With support from Metropolitan Detroit Diaper Bank, Detroit Police Department, Gardner White and others, Ford and her team distribute diapers, baby food, hygiene products, even breast pumps to those who are nursing. All items are free and can be collected every other Thursday at 5555 Conner St. in Detroit.    

“In order to help heal a girl, you must first help heal her household” is part of the organization’s slogan, said Ford. It simply means it’s important to provide men with resources as well.   

“If a woman goes home after she’s made whole and then connects with that bad parent or young man in the house who needs guidance; like an infection, the problem will spread again.”

And as COVID-19 has spread through Detroit communities, Ford has gained a personal perspective after losing her grandmother to the virus. She was able to leverage her relationships with local businesses to provide personal protective equipment like masks and gloves to residents.  

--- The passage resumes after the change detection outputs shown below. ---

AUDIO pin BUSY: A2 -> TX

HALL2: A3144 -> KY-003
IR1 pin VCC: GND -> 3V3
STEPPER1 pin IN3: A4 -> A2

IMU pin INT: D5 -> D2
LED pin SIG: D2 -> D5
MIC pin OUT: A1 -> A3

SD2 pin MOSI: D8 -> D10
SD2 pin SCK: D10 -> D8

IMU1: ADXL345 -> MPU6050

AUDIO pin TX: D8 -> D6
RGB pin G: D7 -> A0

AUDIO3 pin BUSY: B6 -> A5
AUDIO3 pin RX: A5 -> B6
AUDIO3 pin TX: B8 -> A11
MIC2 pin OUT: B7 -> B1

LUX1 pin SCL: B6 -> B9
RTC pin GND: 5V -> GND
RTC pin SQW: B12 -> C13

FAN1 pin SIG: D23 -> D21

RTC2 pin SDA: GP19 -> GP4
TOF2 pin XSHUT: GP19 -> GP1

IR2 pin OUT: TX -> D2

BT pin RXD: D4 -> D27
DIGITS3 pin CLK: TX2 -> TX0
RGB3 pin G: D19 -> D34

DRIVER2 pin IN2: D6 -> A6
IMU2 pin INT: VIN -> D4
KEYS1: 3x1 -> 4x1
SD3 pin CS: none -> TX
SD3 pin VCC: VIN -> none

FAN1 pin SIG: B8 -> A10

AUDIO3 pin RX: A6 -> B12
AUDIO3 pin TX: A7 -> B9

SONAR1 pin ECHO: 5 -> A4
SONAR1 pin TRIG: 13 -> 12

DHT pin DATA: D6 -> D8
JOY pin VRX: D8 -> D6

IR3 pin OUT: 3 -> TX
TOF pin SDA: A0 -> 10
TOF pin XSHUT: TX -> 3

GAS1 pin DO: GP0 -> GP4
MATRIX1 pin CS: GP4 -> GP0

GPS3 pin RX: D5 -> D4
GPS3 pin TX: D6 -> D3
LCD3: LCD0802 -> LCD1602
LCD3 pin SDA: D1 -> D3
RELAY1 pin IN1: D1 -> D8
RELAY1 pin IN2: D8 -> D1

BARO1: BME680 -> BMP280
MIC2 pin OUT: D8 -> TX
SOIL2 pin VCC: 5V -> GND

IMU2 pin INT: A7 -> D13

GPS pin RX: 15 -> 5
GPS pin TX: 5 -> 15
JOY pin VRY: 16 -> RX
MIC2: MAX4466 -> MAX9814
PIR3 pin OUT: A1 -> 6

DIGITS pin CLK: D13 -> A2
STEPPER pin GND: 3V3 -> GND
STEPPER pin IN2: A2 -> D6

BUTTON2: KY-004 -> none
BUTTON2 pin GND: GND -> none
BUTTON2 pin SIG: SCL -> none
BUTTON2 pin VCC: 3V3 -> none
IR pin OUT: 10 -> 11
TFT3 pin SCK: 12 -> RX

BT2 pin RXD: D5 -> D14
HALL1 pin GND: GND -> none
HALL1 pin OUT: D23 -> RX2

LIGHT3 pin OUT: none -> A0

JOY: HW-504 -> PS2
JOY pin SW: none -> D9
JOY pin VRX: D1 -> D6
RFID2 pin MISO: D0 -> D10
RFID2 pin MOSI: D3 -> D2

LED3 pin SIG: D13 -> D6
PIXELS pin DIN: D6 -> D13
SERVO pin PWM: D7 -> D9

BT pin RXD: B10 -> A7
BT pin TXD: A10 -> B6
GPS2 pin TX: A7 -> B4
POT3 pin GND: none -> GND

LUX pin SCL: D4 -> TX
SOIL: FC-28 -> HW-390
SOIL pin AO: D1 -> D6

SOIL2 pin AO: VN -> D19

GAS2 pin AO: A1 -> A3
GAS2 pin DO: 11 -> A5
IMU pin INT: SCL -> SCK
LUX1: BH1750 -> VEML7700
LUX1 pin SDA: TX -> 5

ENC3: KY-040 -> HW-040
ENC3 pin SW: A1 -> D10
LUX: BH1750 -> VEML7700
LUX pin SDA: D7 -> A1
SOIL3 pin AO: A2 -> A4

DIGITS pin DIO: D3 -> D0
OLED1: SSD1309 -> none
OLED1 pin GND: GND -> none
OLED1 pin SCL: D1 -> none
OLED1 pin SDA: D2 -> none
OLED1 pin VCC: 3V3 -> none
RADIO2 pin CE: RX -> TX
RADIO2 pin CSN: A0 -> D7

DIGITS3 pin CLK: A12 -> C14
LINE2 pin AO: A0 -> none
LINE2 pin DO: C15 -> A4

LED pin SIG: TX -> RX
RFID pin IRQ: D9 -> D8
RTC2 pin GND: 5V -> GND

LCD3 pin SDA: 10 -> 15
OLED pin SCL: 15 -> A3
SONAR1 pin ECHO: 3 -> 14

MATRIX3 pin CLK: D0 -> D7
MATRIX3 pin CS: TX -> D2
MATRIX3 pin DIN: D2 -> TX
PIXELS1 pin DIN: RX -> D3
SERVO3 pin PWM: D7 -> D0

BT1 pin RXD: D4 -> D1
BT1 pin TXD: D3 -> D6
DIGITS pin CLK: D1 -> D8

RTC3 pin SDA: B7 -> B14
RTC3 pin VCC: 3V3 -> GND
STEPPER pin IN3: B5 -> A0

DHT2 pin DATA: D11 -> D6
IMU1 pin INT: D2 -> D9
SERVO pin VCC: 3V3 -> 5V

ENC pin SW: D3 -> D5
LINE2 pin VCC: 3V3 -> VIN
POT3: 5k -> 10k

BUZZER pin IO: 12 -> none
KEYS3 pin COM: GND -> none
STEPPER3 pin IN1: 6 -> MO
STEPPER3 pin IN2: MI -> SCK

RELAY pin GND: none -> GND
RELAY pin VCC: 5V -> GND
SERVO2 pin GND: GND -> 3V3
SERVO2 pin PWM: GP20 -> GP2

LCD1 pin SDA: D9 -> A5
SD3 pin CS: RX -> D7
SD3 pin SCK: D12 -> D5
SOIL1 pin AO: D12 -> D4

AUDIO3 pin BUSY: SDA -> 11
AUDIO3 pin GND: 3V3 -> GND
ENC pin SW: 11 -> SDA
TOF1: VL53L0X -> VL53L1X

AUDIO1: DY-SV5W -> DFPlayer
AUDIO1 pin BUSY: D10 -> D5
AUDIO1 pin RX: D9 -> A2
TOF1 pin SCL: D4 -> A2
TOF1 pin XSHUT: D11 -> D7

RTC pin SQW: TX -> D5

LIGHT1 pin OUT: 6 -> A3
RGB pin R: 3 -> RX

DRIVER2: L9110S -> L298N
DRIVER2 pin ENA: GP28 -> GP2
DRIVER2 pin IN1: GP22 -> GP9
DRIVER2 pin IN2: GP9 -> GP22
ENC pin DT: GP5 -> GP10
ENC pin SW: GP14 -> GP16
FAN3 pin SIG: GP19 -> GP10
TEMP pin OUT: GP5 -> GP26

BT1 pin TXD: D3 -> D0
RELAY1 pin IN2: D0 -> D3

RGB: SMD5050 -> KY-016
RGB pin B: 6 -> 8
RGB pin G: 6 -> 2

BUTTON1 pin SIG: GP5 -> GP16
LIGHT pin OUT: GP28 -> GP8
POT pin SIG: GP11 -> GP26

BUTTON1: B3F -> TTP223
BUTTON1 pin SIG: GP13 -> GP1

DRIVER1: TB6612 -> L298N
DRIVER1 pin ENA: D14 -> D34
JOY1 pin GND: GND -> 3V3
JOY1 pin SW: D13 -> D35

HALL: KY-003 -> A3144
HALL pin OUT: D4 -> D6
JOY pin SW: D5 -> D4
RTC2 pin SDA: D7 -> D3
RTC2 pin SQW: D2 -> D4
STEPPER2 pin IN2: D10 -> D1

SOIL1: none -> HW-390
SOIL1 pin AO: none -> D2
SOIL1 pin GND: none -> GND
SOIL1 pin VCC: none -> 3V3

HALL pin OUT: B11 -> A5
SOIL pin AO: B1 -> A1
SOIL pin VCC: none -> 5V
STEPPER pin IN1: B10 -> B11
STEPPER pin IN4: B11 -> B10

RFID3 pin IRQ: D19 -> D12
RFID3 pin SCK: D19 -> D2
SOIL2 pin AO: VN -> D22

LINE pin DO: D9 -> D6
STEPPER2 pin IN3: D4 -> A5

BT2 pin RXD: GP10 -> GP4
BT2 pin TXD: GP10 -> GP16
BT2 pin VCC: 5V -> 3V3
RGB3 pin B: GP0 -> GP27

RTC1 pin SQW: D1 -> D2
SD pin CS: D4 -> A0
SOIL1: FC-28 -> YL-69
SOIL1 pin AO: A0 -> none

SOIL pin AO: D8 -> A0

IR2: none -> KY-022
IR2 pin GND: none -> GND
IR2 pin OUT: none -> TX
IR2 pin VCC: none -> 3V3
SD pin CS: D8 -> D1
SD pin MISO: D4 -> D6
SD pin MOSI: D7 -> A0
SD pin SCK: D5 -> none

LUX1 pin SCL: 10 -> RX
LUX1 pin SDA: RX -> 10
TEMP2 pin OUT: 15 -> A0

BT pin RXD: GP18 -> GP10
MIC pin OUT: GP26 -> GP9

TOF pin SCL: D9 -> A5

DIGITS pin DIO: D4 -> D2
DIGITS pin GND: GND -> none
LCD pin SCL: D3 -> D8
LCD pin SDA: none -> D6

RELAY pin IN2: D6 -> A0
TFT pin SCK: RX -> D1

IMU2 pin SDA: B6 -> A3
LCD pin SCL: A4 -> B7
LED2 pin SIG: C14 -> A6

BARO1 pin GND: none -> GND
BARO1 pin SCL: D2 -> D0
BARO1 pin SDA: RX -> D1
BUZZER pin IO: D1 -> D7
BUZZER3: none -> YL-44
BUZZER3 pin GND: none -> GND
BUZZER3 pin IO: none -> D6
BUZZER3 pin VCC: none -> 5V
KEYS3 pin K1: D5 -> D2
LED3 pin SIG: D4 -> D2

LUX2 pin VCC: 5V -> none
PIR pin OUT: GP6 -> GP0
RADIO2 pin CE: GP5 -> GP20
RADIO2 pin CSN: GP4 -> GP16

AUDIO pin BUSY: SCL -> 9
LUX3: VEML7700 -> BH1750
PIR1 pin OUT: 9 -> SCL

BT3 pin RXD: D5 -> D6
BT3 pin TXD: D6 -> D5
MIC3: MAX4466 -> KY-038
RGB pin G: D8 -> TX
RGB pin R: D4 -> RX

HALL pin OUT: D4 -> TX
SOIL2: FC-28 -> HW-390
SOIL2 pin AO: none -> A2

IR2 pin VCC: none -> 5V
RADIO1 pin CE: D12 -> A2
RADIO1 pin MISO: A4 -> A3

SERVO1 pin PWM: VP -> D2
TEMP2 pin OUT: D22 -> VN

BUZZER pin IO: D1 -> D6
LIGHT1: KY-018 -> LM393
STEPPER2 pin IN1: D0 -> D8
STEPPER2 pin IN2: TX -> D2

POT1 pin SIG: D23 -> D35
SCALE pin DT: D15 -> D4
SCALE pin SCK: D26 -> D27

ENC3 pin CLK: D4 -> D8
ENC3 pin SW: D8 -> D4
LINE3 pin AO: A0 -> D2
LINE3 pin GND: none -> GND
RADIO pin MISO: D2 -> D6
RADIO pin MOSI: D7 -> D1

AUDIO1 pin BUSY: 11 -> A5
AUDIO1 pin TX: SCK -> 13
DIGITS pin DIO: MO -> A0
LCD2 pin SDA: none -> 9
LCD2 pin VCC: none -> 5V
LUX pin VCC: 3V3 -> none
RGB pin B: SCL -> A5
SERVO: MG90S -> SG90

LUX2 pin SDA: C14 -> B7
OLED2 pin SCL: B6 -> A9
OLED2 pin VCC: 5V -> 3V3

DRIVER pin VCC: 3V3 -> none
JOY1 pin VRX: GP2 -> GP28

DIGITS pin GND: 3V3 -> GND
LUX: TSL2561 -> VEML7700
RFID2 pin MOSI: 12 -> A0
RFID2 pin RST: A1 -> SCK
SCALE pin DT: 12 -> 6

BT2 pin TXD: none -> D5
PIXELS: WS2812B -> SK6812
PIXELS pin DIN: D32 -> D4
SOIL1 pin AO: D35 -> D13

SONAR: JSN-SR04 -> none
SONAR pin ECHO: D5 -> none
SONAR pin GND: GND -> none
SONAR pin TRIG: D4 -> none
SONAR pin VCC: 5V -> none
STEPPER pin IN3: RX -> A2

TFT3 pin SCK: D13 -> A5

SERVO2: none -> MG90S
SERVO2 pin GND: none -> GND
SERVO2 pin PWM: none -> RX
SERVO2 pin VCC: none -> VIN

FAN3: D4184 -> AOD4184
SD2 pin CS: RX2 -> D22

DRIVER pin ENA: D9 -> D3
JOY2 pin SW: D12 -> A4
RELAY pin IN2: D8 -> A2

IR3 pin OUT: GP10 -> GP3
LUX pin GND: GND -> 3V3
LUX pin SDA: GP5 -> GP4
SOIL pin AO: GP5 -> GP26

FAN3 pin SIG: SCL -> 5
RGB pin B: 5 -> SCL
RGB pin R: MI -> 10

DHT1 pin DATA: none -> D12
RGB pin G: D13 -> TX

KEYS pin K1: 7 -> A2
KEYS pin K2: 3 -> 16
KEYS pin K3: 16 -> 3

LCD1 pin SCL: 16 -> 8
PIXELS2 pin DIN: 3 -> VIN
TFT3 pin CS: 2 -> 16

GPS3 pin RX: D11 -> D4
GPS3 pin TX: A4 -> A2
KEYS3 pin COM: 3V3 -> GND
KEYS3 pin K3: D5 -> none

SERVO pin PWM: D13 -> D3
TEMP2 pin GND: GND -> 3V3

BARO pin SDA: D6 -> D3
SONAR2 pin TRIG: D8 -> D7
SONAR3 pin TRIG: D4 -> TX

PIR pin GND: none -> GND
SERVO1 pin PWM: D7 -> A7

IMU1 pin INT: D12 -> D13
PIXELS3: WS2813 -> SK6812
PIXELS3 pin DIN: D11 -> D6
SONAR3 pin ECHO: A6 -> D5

Ford says that despite her mother’s shortcomings, she always had her in church. She credits those Sunday mornings for teaching her the significance of assisting others.

In addition to seeing the joy in the people she helps, she can also see distress in others as the pandemic persists. With that in mind, she has a message for Detroiters.  

“Detroit is a city that is painted in diversity, rooted and grounded in love, and expounding on its greatest future. Detroit, you are destined for greatness.”